*** TEXT PASSAGE ***
The Joys of Internet College

Ah, the joys of being an online student! I just realized that my first assignment of the year is late. Heh,.. maybe I should check the due dates every so often! Arr...What a bad way to start off the year I think to myself. I quickly start answering the two-page essay question. I finally complete it and it’s only a few hours late, maybe just maybe my professor will have mercy on me since it is, after all, my first assignment, and I am only a freshman. I look over my completed masterpiece. If she’s mad that it’s late, I think, she’ll quickly get over it after she sees my depth of insight, and obvious time spent on this assignment. She’s bound to love it. She might even give me an A despite it being late. Ah, but it needs some better formatting. How about I bold the heading so it stands out more, I’m sure she’ll appreciate that. But wait, there’s not “tools” option in this email format. There must be some formatting tools somewhere. Oh hello what’s this cute little button doing here how about I press it and find out…………………*two minutes later*…………… darn, I just lost my whole assignment.

And that is where I am now, a failing freshman with not only an unwritten assignment, but also a late assignment. Curses. So I decided, rather than start over I’m just going to blog my thoughts. Heh, what a wonderful invention this online journaling is. What a catharsis for my pent up rage! Instead of smashing something, I can write about it.
*** THE DATA ***
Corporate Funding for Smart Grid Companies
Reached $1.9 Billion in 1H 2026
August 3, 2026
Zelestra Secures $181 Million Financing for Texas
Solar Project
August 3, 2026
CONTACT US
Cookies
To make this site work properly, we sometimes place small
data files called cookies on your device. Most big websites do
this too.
***
| WHAT TO WORK ON |
**A)** In the internet college post, how long is the essay question that the writer rushes to answer?
**B)** Please transcribe the internet college post, beginning at the words "And that is" and stopping after "write about it.".

| YOUR RESPONSES |
**A)** Two pages.

**B)**
And that is where I am now, a failing freshman with not only an unwritten assignment, but also a late assignment. Curses. So I decided, rather than start over I’m just going to blog my thoughts. Heh, what a wonderful invention this online journaling is. What a catharsis for my pent up rage! Instead of smashing something, I can write about it.